If you listen to gynecologists, robotic surgery is the best thing to ever hit the field of gynecological surgery. It's not just new and technologically advanced; robotic surgery is nothing short of miraculous. These aren't just cool toys they give to doctors; the robots mean a shorter recovery period, fewer complications, and reduced pain for patients.
People find the concept of robotic surgery worrisome, so let's set the record straight by clarifying that the robots do not do the actual surgery. The surgeon is still the man behind the curtain, performing the surgical techniques, but he is assisted in large measure by the technological capabilities afforded by the use of the robot.
Here's how it works: the surgeon sits at a console, facing a screen. The screen's high-resolution 3-D graphics surpass the visual capabilities of the human eye. This helps the surgeon get a view of the surgical field in far greater detail than was ever possible before. In a similar fashion, the hand controls give the surgeon greater precision of movement and many more ways to move than would be possible with the human hand alone.
Band Aid Incisions
Robotic surgery is not unlike laparoscopic surgery in that both surgeries are only minimally invasive. Both types of surgery involve two small "band aid" incisions. The surgeon inserts a camera into one of these incisions while the actual surgery is performed through the opening afforded by the second incision.

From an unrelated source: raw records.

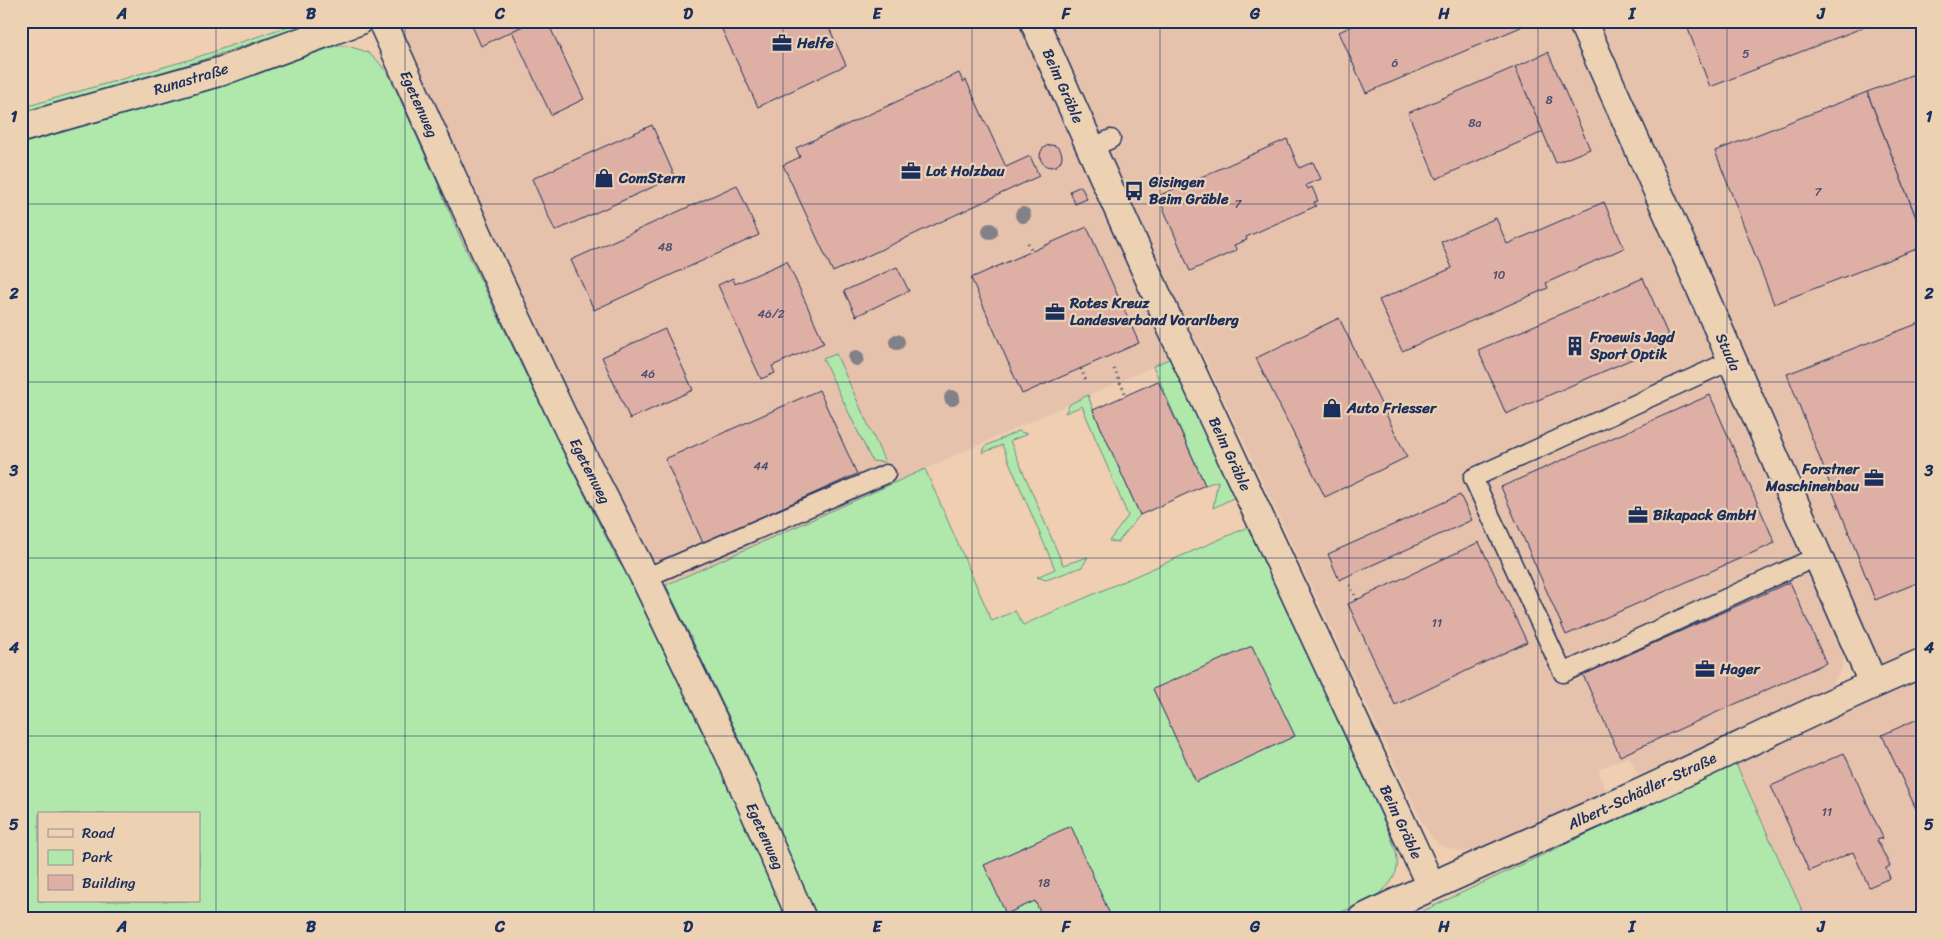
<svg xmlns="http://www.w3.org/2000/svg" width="1943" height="940" font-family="Sriracha,sans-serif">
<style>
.built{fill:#e6c2ac}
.green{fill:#b0e8ac;stroke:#668c85;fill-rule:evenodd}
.building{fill:#deafa5;stroke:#1b2f5e}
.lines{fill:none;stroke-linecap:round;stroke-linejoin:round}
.lane-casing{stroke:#1b2f5e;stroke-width:21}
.street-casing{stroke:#1b2f5e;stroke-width:31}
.secondary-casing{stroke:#1b2f5e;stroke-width:31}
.path{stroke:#1b2f5e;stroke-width:3;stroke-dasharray:1 4;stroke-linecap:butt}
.lane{stroke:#ecd1b3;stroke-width:18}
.street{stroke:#ecd1b3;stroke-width:28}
.secondary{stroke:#ecd1b3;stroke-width:28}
.tree{fill:#838188}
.grid{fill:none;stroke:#1b2f5e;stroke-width:1;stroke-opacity:0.55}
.labels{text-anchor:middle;stroke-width:4.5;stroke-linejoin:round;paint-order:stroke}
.number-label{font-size:12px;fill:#4c4f70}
.poi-label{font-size:15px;font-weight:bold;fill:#1b2f5e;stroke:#ecd1b3;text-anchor:start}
.street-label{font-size:15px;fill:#1b2f5e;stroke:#ecd1b3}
.neatline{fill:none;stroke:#1b2f5e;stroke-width:2}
.grid-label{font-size:16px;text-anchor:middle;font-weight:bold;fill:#1b2f5e}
</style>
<rect width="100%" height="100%" fill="#efceb2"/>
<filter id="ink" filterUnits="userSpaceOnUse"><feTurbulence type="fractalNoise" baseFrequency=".02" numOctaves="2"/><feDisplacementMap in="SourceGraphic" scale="10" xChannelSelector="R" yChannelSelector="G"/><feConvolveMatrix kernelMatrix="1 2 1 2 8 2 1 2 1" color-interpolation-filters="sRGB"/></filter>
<g filter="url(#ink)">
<path class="built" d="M382,21H1922V919H1806L1730,751L1873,684L1668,246L1839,638L1844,657L1841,671L1833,683L1810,700L1638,776L1629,756L1599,769L1601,780L1607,791L1479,850L1463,852L1439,845L1430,835L1421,820L1199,346L666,585L645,578Z"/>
<g class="green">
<path d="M303,21H317L193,63L21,113V108L192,59Z"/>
<path d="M335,46H348L367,52L378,61L391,79L435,177L461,239L562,450L618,561L642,593L718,756L788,919H21V144L229,84ZM39,814H199V901H39Z"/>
<path d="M836,354L885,462L872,461L823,359Z"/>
<path d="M1171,358L1235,497L1213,508L1218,481L1205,485L1153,366Z"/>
<path d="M1088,395L1093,410L1140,515L1118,542L1109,541L1128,516L1082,406L1065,413L1070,404Z"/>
<path d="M1018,431L1027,434L1010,441L1063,565L1088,557L1082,567L1046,580L1037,577L1055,569L1002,445L982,453L986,446Z"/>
<path d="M925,469L992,621L1015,611L1023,625L1248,527L1390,834C1393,845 1399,856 1397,868C1391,898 1348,908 1324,919H815L742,744L666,585Z"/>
<path d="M1736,764L1806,919H1406Z"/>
</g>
<g class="building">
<path d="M470,21H534L481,46Z"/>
<path d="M534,21H547L584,99L551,115L512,31Z"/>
<path d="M718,21H826L846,65L758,107Z"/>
<path d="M897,21H914L900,28Z"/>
<path d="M1363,21H1518L1521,27L1366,93L1339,32Z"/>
<path d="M1685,21H1880L1710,87Z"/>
<path d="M1548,52L1590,149L1556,163L1515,67Z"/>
<path d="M1515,67L1543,132L1436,179L1408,113Z"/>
<path d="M1922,71V233L1867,92Z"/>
<path d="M959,73L963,82L966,80L1006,167L1030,156L1039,176L833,272L783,165L800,157L796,148Z"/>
<path d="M1867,92L1922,233V247L1774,304L1715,151Z"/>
<path d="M652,125L675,177L555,231L532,179Z"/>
<path d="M1287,139L1299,168L1313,162L1321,179L1306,185L1308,189L1312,187L1318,201L1314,202L1316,206L1246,237L1247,240L1234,245L1237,250L1190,271L1158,196Z"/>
<circle cx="1051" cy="156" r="11"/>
<path d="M737,185L759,235L594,310L571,260Z"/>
<path d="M1081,186L1087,199L1075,204L1070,191Z"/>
<path d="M1604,202L1624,248L1546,283L1548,288L1402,351L1379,300L1452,268L1441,242L1496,218L1507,244Z"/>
<path d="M1087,227L1139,343L1022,394L971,278Z"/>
<path d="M787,261L824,343L772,366L775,373L761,379L718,285L733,278L735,284Z"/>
<path d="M897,267L909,291L856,316L844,291Z"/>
<path d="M1643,278L1671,342L1506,414L1478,350Z"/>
<path d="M1339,318L1407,457L1325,497L1256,358Z"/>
<path d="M1922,322V581L1875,600L1787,374Z"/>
<path d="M665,329L693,390L630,419L602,357Z"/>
<path d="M1158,381L1205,485L1140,515L1093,410Z"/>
<path d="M819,390L857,474L703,543L665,459Z"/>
<path d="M1710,395L1775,543L1566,635L1501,487Z"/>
<path d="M1460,495L1472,520L1339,580L1328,554Z"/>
<path d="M1479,542L1527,642L1395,705L1348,604Z"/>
<path d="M1790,582L1826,663L1620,756L1583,675Z"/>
<path d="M1252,646L1295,736L1196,782L1153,689Z"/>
<path d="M1922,717V822L1882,735Z"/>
<path d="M1844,753L1883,838L1877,840L1890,866L1886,868L1890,878L1869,887L1853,852L1809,871L1771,786Z"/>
<path d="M1071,826L1112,919H1043L1035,901L1006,914L984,865Z"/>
</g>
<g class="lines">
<defs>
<g id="lane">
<path d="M1091,148L1111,139"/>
<path d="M1732,360L1473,478L1563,673L1818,556"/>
<path d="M645,578L886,474"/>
</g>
<g id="street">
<path d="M382,21L493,268L569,430L645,578L729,753L802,919"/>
<path d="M1034,21L1177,340L1431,886"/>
<path d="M1582,21L1680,241L1873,683"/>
<path d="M1362,919C1452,875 1543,837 1634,796C1730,752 1824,704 1922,663"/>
</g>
<path id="secondary" d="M21,128L222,71L358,21"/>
</defs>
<use href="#lane" class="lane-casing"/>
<use href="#street" class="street-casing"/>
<use href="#secondary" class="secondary-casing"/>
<g class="path">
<path d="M1028,243L1032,251"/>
<path d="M1081,369L1086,381"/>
<path d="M1114,369L1126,395"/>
<path d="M1350,585L1357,600"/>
</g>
<use href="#lane" class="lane"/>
<use href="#street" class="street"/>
<use href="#secondary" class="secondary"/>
</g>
<g class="tree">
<circle cx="1023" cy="215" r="8"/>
<circle cx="990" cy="231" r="8"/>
<circle cx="897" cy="342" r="8"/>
<circle cx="856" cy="358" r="8"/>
<circle cx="952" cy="398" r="8"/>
</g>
</g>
<path class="grid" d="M216,21V919M405,21V919M594,21V919M783,21V919M972,21V919M1160,21V919M1349,21V919M1538,21V919M1727,21V919M21,204H1922M21,382H1922M21,558H1922M21,736H1922"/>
<defs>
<symbol id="office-bare" viewBox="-9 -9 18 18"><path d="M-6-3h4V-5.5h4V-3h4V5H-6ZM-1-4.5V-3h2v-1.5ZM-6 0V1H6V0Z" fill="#1b2f5e" stroke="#ecd1b3" stroke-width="2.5" paint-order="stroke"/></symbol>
<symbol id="shop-bare" viewBox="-9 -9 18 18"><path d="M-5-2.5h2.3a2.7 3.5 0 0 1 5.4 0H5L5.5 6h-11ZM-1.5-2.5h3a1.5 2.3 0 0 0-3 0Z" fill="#1b2f5e" stroke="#ecd1b3" stroke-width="2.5" paint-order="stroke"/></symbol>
<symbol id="bus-bare" viewBox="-9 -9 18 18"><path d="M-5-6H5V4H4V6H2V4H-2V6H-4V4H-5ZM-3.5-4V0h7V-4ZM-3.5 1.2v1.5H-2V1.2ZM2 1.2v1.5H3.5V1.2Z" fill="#1b2f5e" stroke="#ecd1b3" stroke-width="2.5" paint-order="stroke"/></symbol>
<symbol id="building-bare" viewBox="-9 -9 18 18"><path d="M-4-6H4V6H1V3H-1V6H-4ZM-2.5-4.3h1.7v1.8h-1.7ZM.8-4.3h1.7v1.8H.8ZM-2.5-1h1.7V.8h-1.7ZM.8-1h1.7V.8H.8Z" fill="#1b2f5e" stroke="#ecd1b3" stroke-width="2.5" paint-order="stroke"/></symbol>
</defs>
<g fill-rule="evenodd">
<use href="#office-bare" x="768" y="29" width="28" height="28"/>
<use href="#office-bare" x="897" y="157" width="28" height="28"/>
<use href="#shop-bare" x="590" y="164" width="28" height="28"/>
<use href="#bus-bare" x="1120" y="177" width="28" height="28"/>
<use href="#office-bare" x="1041" y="298" width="28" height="28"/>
<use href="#building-bare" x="1561" y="332" width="28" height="28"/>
<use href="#shop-bare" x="1318" y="394" width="28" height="28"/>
<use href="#office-bare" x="1860" y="464" width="28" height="28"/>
<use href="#office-bare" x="1624" y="501" width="28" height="28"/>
<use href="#office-bare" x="1691" y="655" width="28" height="28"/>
</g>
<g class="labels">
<g class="number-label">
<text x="1746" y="58">5</text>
<text x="1395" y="67">6</text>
<text x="1549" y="104">8</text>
<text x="1475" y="127">8a</text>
<text x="1818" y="196">7</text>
<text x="1238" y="208">7</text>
<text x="665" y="251">48</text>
<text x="1499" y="279">10</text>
<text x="771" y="318">46/2</text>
<text x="648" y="378">46</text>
<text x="761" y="470">44</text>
<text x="1437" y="627">11</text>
<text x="1827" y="816">11</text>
<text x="1044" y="887">18</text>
</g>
<g class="poi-label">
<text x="797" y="48">Helfe</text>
<text x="926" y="176">Lot Holzbau</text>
<text x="619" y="183">ComStern</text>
<text x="1149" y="187">Gisingen<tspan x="1149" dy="17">Beim Gräble</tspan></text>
<text x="1070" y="308">Rotes Kreuz<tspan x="1070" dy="17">Landesverband Vorarlberg</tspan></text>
<text x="1590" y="342">Froewis Jagd<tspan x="1590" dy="17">Sport Optik</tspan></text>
<text x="1347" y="413">Auto Friesser</text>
<text x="1859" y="474" text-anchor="end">Forstner<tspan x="1859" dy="17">Maschinenbau</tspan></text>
<text x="1653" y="520">Bikapack GmbH</text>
<text x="1720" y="674">Hager</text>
</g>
<g class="street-label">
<text transform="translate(191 79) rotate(-17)" y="5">Runastraße</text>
<text transform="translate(1063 86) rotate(66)" y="5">Beim Gräble</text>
<text transform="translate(419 104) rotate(66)" y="5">Egetenweg</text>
<text transform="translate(1728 352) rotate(66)" y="5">Studa</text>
<text transform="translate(1230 454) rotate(65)" y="5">Beim Gräble</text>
<text transform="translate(590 471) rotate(63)" y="5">Egetenweg</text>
<text transform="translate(1642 791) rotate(-25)" y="5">Albert-Schädler-Straße</text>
<text transform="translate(1401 822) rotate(65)" y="5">Beim Gräble</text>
<text transform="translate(765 836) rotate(66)" y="5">Egetenweg</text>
</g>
</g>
<rect width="1943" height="940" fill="none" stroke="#ecd1b3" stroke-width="55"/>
<rect x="38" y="812" width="162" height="90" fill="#ecd1b3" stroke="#989091"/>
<rect x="48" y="829" width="25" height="8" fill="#ecd1b3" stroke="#989091"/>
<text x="82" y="838" font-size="15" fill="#1b2f5e">Road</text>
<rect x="48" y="850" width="25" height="15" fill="#b0e8ac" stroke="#989091"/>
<text x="82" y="862" font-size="15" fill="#1b2f5e">Park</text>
<rect x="48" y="875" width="25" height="15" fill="#deafa5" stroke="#989091"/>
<text x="82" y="888" font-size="15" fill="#1b2f5e">Building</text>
<rect x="28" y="28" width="1888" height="884" class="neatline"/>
<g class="grid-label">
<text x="122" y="19">A</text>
<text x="311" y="19">B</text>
<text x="500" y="19">C</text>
<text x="688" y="19">D</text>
<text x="877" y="19">E</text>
<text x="1066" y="19">F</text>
<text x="1255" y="19">G</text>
<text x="1444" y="19">H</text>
<text x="1632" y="19">I</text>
<text x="1821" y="19">J</text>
<text x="14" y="122">1</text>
<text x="1929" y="122">1</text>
<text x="14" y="299">2</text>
<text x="1929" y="299">2</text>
<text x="14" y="476">3</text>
<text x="1929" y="476">3</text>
<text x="14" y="653">4</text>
<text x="1929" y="653">4</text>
<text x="14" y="830">5</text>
<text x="1929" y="830">5</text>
<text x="122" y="932">A</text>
<text x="311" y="932">B</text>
<text x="500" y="932">C</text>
<text x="688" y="932">D</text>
<text x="877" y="932">E</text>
<text x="1066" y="932">F</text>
<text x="1255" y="932">G</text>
<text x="1444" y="932">H</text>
<text x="1632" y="932">I</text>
<text x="1821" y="932">J</text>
</g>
</svg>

But here is where the resemblance between the two surgeries ends. For one thing, robotic surgery allows the surgeon to see much more of the surgical field. Laparoscopy affords a 2-D visual, while robotic surgery shows the surgical field in 3-D. The surgeon has much greater freedom of movement with robotic surgery than he would with laparoscopy.
Doctors attest to the benefits of better vision and improved control over surgical implements and technique. The advantages of the new robotic equipment lead to a safer surgical experience. Patients incur less trauma, decreased blood loss, and a great deal less post-operative discomfort. Recovery time is faster which translates to shorter hospital stays. It's a win/win situation for all concerned.
The first hospitals to take the gamble of investing in this new (and expensive) robotic surgical equipment are seeing a shift in surgical trends. Gynecologists have gone from using open incisions in most of their surgeries, to using the minimally invasive surgeries in 70% of their surgical cases.